Another day, another gist. Today’s was prompted by a question on the eXist-db mailing list about how to access OAuth-based services like the Google API with XQuery. I happened to have just been working on accessing the OAuth-based Twitter v1.1 API for the new social media section of my office’s homepage, so I posted the code and some pointers. Like the gist I posted yesterday, I hope others can use these bits of XQuery code.

But there’s a back story and, dare I say, some illustrative lessons, to this latest addition to my series of posts and gists on XQuery.

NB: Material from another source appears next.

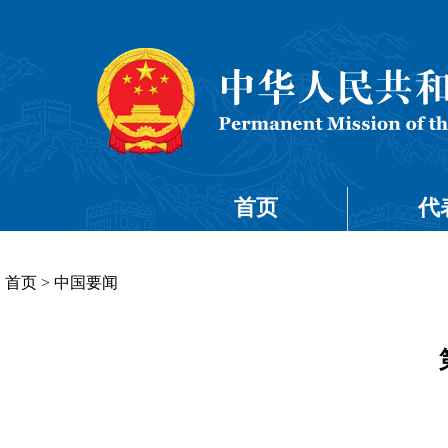
首页
代
首页
>
中国要闻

Until recently, writing a program to retrieve one’s latest tweets was as simple as going to the Twitter homepage is: you just made a basic, unauthenticated HTTP request to Twitter’s servers to get the data you needed. But with version 1.1 of Twitter’s API, Twitter announced a new requirement - that all requests to its API be signed and authenticated using the OAuth 1.0 protocol. This complicated the task of getting data from Twitter exponentially. The OAuth protocol, while not rocket science, requires one to jump through a rather intricate sequence of steps to compose the parameters of your request, and then cryptographically sign the request with a hashing function. (I’m not complaining about the protocol; it does a great job providing an authentication layer to the web. I’m just saying that requiring OAuth to retrieve tweet imposes a pretty heavy burden on users and developers.) If that weren’t enough, Twitter also ended support for the XML-based Atom format, leaving just JSON as the format it returned results as. That left me with two problems.

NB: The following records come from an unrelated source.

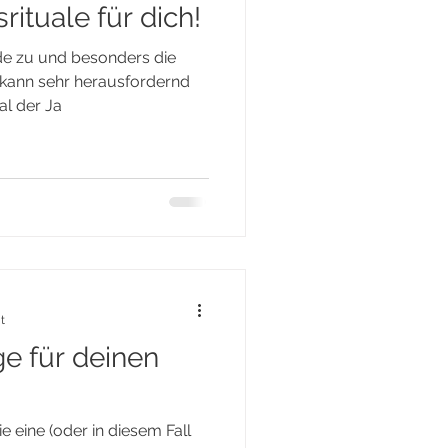
ituale für dich!
de zu und besonders die
t kann sehr herausfordernd
al der Ja
t
e für deinen
 eine (oder in diesem Fall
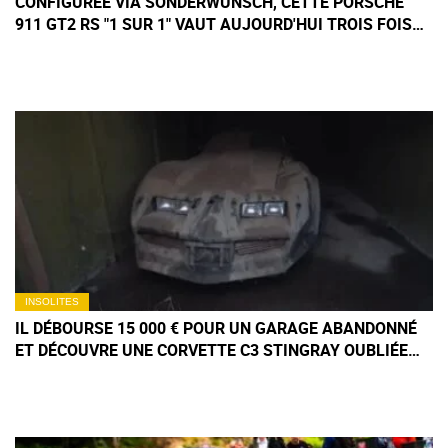
CONFIGURÉE VIA SONDERWUNSCH, CETTE PORSCHE
911 GT2 RS "1 SUR 1" VAUT AUJOURD'HUI TROIS FOIS
SON PRIX D'ORIGINE
INSOLITES
IL DÉBOURSE 15 000 € POUR UN GARAGE ABANDONNÉ
ET DÉCOUVRE UNE CORVETTE C3 STINGRAY OUBLIÉE
DEPUIS PRÈS DE 20 ANS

First, XQuery’s rich function library does not include the HMAC-SHA1 cryptographic hashing algorithm needed to sign OAuth requests. So I turned to Claudius Teodorescu, who applied his considerable Java skills to the task of creating an HMAC-SHA1 function for eXist-db, the XQuery-based server that powers history.state.gov. We took it a step further, releasing Claudius’s work to the EXPath community in the form of an specification: the EXPath Crypto Module. The EXPath community builds up common standards for XPath and XQuery implementations. Claudius also released his module as an EXPath package for eXist-db, which is now available in the eXist-db Public Package Repository for anyone to download and install (to do so, go to eXist-db’s Dashboard, click on Package Manager, and find “EXPath Cryptographic Module Implementation” in the list of packages”). Look at the prolog of the OAuth module I posted in today’s gist, and you’ll see that it imports Claudius’s module.

So I was able to check OAuth off my list of problems.

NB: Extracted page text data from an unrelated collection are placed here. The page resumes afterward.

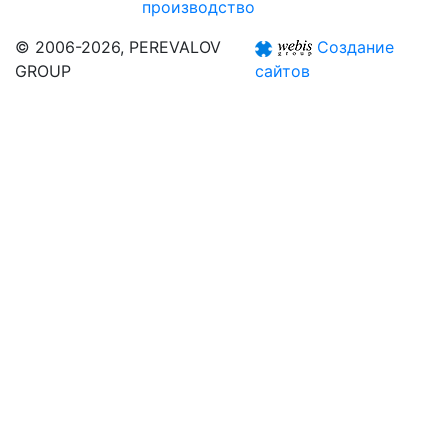
производство
© 2006-2026, PEREVALOV
Создание
GROUP
сайтов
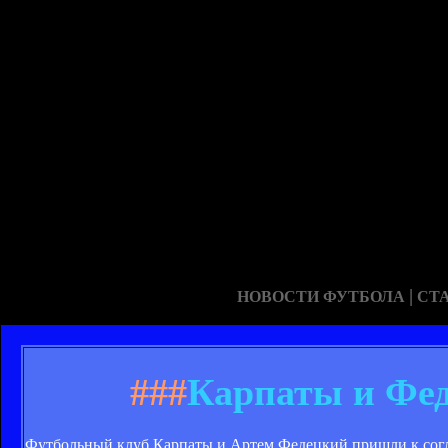
|
НОВОСТИ ФУТБОЛА
СТ
###
Карпаты и Фед
Футбольный клуб Карпаты и Артем Федецкий пришли к согл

But besides handling OAuth, I also needed a way to deal with JSON. JSON is increasingly ubiquitous data format in the world of APIs, but its data model is subtly incompatible with XML, and XML-based software like eXist-db has a difficult time ingesting or searching JSON data. Luckily, there were a number of XQuery libraries for me to choose from, and I decided to use one that John Snelson wrote for XQilla. With his permission, I updated it a bit, using some new features in XQuery 3.0 to make his library implementation-independent, and released the updated library on GitHub. Thanks to GitHub’s mechanisms for code contributions (“pull requests”), the library has already received several improvements from the community. The package is also available in eXist-db’s public app repository and the CXAN package repository. (I’m also eagerly following the JSONiq project which is working on extending XQuery to deal natively with JSON, obviating the need to convert JSON to XML to deal with it.)

So I was able to check JSON off my list of problems.

This paved the way for yesterday’s addition of social media links to the homepage of history.state.gov, and coming soon, a complete, searchable social media archive.

All in all, a story — albeit not unique — of open source communities working together to build solutions to common challenges.

For more on social media archives in government — the ultimate objective beyond the immediate goal of displaying our latest tweets on our homepage — see NextGov’s aptly titled article, Saving Government Tweets is Tougher Than You Think.